Yep, you’re right it’s there. I was pretty sure that wasn’t released at all.
Well, anyway.
It’s still no official Blender release, it’s a proof of concept, a demo to show how tiny and portable Blender is. It wasn’t supposed for productive use. I’m not sure if it will run on recent models of the iPaq. You might have to do some to make it work - but it might also not work at all.
The screen resolution of the iPaq is 240x320 with 16 bit color IIRC - maybe that has changed now with the new models. But it would be acceptable.
The CPU is very limited. And all drawing has to be done with software.
It’s only version 2.04 - so it uses Enji as game engine. It lacks of some features of the current game engine such as python support - but the rendering it faster than Ketsji’s rendering due to the sort of culling with sectors (- but unfortunately the Blender game engines are slow compared to others). So you should use an older Blender version to create an appropriate .blend and you’ve got to make it the Enji way (setting up sectors which contain the objects).
You can’t lock, sign or export runtimes with it. Games are only able to run within Blender - means people will have to install iPaq Blender first to run your game.

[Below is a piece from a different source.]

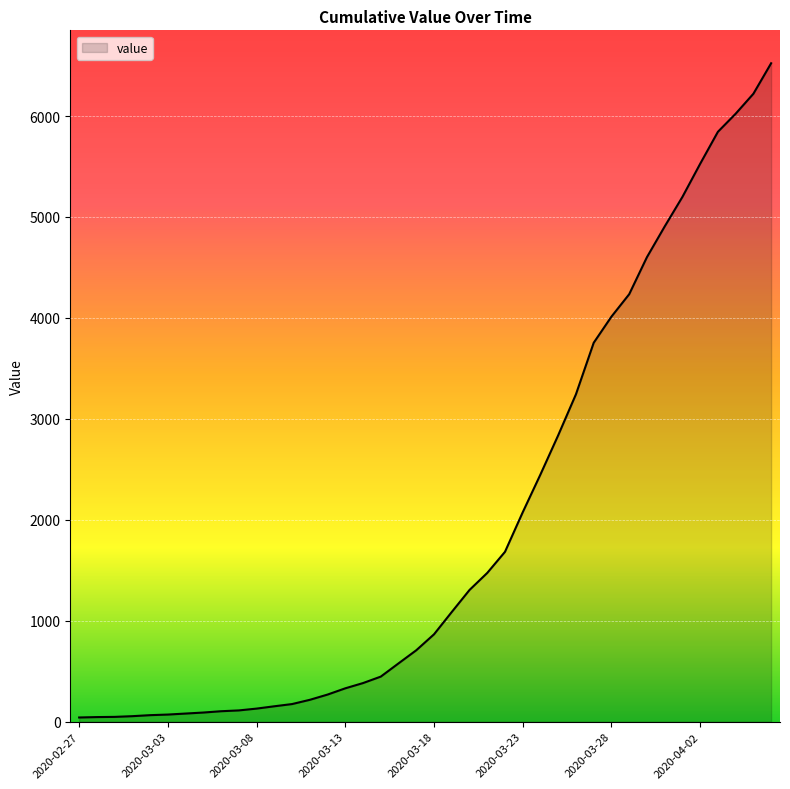

What is the difference between the maximum and minimum values?

6481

You can use textures (I know you said that you don’t want to), but for the iPaq I would keep 'em as small as possible. Keep in mind that you don’t only have a compressed image in memory but also an uncompressed representant for rendering the output. Might not matter on the desktop too much (today PCs usually are well equiped with RAM - or at least should be sighs - or they have the uncompressed image in the texture memory) but it does matter on a handheld computer.

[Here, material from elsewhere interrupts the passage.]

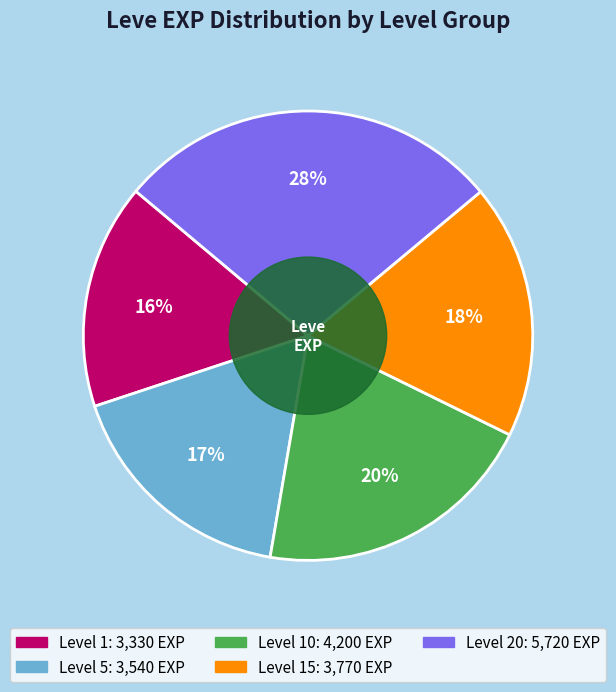

To the nearest percent, what is the average slice percentage?

20%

The iPaq version is not being maintained. So everything you’re going to do optimized for the iPaq, will not have a secure future - not to say ‘none’ (Perhaps some one starts a framebuffer Blender in the future. But it would better to wait two or three years - there are already 3D chips that can be built into handhelds, now it’s time for the manufacturers).
For me that are already too much reasons not to waste any time in it. But maybe not for you!

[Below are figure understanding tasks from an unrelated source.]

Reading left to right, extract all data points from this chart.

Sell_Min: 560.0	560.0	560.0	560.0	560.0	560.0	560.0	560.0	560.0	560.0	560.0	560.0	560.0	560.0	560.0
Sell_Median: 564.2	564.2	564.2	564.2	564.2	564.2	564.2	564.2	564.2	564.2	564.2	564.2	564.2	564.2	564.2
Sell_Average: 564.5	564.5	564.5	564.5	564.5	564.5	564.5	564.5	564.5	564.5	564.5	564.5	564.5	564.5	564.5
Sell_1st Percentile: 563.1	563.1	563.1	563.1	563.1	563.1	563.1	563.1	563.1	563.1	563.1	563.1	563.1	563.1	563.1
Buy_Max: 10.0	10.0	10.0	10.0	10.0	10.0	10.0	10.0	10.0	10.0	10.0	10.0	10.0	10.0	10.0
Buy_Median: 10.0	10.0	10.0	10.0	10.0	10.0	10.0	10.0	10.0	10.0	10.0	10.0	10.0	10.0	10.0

Hehe! Yep, but it’s not impossible! The iPaq Blender proves that actually it is possible. I’m pretty sure that in the next years things will improve a lot on that field - means 3D geometry chips built in handhelds and real 3D applications running on them. Blender has proved that its portable architecture and small size probably already has an advantage. So the game engine could (if improved, especially the performance) be a real killer-“application” on handhelds and no one would really care about a game boy advanced or something like that anymore.